• [Records provided]:
╔══
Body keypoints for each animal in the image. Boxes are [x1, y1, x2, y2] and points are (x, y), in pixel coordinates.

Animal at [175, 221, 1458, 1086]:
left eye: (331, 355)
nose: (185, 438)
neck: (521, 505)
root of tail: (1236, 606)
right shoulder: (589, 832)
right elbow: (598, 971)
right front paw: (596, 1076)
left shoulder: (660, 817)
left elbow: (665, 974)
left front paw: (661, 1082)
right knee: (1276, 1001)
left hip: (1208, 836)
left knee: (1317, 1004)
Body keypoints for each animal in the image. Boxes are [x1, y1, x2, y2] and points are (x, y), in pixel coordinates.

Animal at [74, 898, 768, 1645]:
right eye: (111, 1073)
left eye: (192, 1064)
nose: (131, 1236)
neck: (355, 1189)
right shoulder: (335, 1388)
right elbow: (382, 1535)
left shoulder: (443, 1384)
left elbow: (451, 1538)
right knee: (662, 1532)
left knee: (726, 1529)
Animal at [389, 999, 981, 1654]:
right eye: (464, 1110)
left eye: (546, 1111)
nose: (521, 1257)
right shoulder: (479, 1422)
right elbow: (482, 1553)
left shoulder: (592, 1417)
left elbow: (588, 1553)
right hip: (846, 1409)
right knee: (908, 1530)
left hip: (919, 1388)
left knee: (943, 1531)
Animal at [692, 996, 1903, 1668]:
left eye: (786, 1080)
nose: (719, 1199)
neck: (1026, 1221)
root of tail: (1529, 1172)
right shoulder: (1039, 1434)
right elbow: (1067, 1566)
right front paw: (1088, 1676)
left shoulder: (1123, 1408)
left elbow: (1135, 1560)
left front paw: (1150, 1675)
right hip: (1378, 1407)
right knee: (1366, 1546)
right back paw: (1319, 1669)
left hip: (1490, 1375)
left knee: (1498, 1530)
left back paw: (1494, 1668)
╚══
• [What you will do]:
Could you reproduce the data above exactly as given?

• [Solution to this problem]:
Body keypoints for each animal in the image. Boxes are [x1, y1, x2, y2] and points are (x, y), in pixel coordinates.

Animal at [175, 221, 1458, 1086]:
left eye: (331, 355)
nose: (185, 438)
neck: (521, 505)
root of tail: (1236, 606)
right shoulder: (589, 832)
right elbow: (598, 971)
right front paw: (596, 1076)
left shoulder: (660, 817)
left elbow: (665, 974)
left front paw: (661, 1082)
right knee: (1276, 1001)
left hip: (1208, 836)
left knee: (1317, 1004)
Body keypoints for each animal in the image. Boxes are [x1, y1, x2, y2] and points are (x, y), in pixel coordinates.

Animal at [74, 898, 768, 1645]:
right eye: (111, 1073)
left eye: (192, 1064)
nose: (131, 1236)
neck: (355, 1189)
right shoulder: (335, 1388)
right elbow: (382, 1535)
left shoulder: (443, 1384)
left elbow: (451, 1538)
right knee: (662, 1532)
left knee: (726, 1529)
Animal at [389, 999, 981, 1654]:
right eye: (464, 1110)
left eye: (546, 1111)
nose: (521, 1257)
right shoulder: (479, 1422)
right elbow: (482, 1553)
left shoulder: (592, 1417)
left elbow: (588, 1553)
right hip: (846, 1409)
right knee: (908, 1530)
left hip: (919, 1388)
left knee: (943, 1531)
Animal at [692, 996, 1903, 1668]:
left eye: (786, 1080)
nose: (719, 1199)
neck: (1026, 1221)
root of tail: (1529, 1172)
right shoulder: (1039, 1434)
right elbow: (1067, 1566)
right front paw: (1088, 1676)
left shoulder: (1123, 1408)
left elbow: (1135, 1560)
left front paw: (1150, 1675)
right hip: (1378, 1407)
right knee: (1366, 1546)
right back paw: (1319, 1669)
left hip: (1490, 1375)
left knee: (1498, 1530)
left back paw: (1494, 1668)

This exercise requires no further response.